Well, I will spare you all the technical details today about operating on a pearl oyster, but if you are keen to learn, there are illustrations and real-life samples in the workshop for you to take a look at, and the staff are more than happy to answer any questions you may have.

Toshiko-san, wearing a lovely sun bonnet, led us to the back of the facility, which revealed a stunning view of crystal clear waters, little fishing boats, a floating stage with lots of extended rafts stretching out into the sea. The pearl oysters apparently live right beneath.

Pulling up a basket full of pearl oysters, Toshiko-san asked me to pick one, and taught me how to open it with a flat knife.

Delighted, I instantly spotted a gleaming bead in the shells, rather decent in diameter for such a modestly sized shellfish.

“You are lucky, that’s quite a beautiful pearl you found,” said Toshiko-san. Apparently a pearl of that size has to be of at least two years of age.

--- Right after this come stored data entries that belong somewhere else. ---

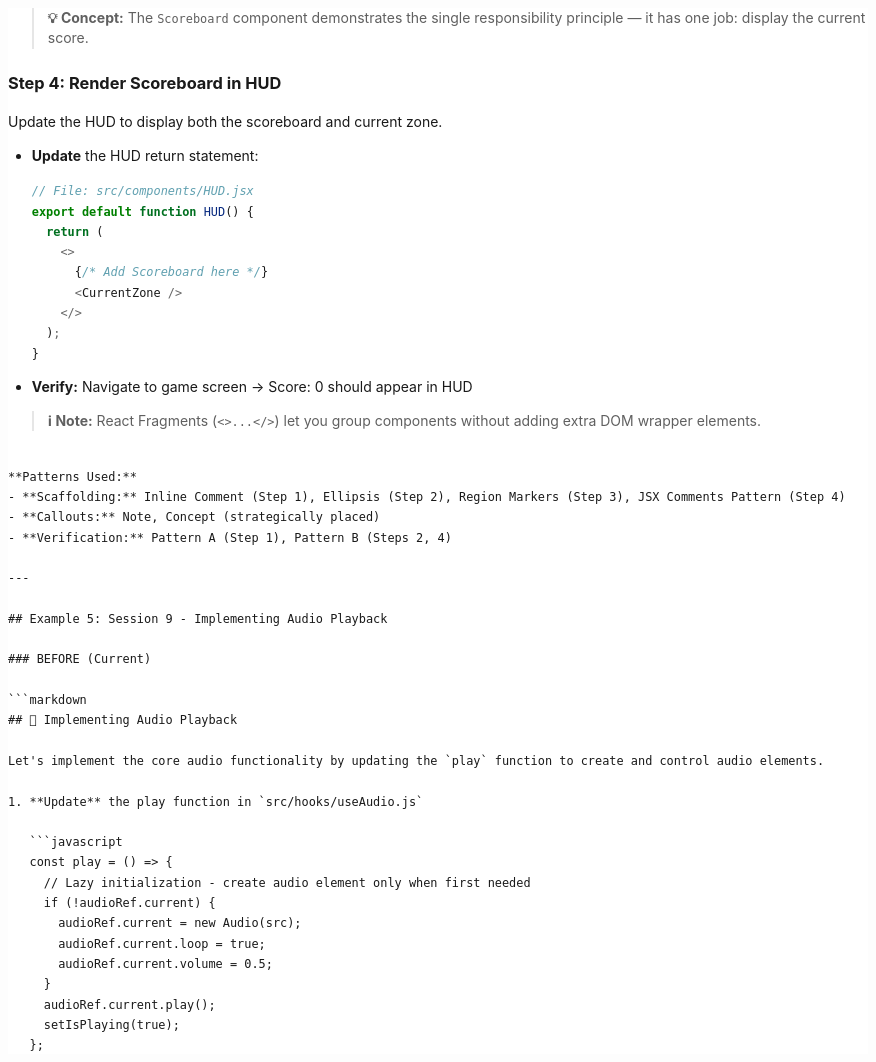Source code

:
   ```javascript
  ```

> **💡 Concept:** The `Scoreboard` component demonstrates the single responsibility principle — it has one job: display the current score.

### Step 4: Render Scoreboard in HUD

Update the HUD to display both the scoreboard and current zone.

- **Update** the HUD return statement:
  ```javascript
  // File: src/components/HUD.jsx
  export default function HUD() {
    return (
      <>
        {/* Add Scoreboard here */}
        <CurrentZone />
      </>
    );
  }
  ```
- **Verify:** Navigate to game screen → Score: 0 should appear in HUD

> **ℹ️ Note:** React Fragments (`<>...</>`) let you group components without adding extra DOM wrapper elements.
```

**Patterns Used:**
- **Scaffolding:** Inline Comment (Step 1), Ellipsis (Step 2), Region Markers (Step 3), JSX Comments Pattern (Step 4)
- **Callouts:** Note, Concept (strategically placed)
- **Verification:** Pattern A (Step 1), Pattern B (Steps 2, 4)

---

## Example 5: Session 9 - Implementing Audio Playback

### BEFORE (Current)

```markdown
## 🎵 Implementing Audio Playback

Let's implement the core audio functionality by updating the `play` function to create and control audio elements.

1. **Update** the play function in `src/hooks/useAudio.js`

   ```javascript
   const play = () => {
     // Lazy initialization - create audio element only when first needed
     if (!audioRef.current) {
       audioRef.current = new Audio(src);
       audioRef.current.loop = true;
       audioRef.current.volume = 0.5;
     }
     audioRef.current.play();
     setIsPlaying(true);
   };
   ```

She then proceeded to cut off the edible part of the oyster—the adductor muscle, and chopped the rest of the flesh into a pulp and handed it over to me.

I promptly savored the small pieces of marine goodness seasoned perfectly by the sea water with silent gratitude and fed the rest to the fish under the oyster rafts.

I was told by Yamaoka-san, the owner of Pearl Miki, that the leftover flesh is sent away to be made into sustainable pearl compost, and the shells are often up-cycled into accessories. “Nothing goes to waste here,” Yamaoka-san said, smiling, proudly showing us the SDGs partnership certificate issued by Shima City, hanging on the wall.

Since we had some time to spare, I was brought into a small old working space at the back. When asked about the history of Pearl Miki, Yamaoka-san explained that it was founded by her father almost a century ago. She went rummaging a little and placed a few wooden frames on the table. Laid out in front of us were old photographs of Pearl Miki during her father’s generation.

Back to the workshop, and it’s time to make my pearl accessory! I picked a golden chain that had a pretty shell pendant on it. Yamaoka-san then drilled a hole in my pearl, I applied some glue on the pendant and attached the pearl to it, and it was done.

I thanked the two ladies, paid 1,700 yen for the pearl-extracting experience and another 1,500 yen for my choice of necklace and pendant. I was surprised at how affordable the whole affair was, given how much time Yamaoka-san and Toshiko-san spent with us—patiently and passionately explaining everything about these precious jewels.

We bid goodbye after a few long bows and profuse “arigatos.” I held on to the shiny, well-polished pearl I had just harvested, which is now an exquisite accessory around my neck, savoring the labor and history of it all and I thought to myself: these stories must live on.
And as a story teller, that’s what I can do for Japan—and people like Yamaoka-san and Toshiko-san.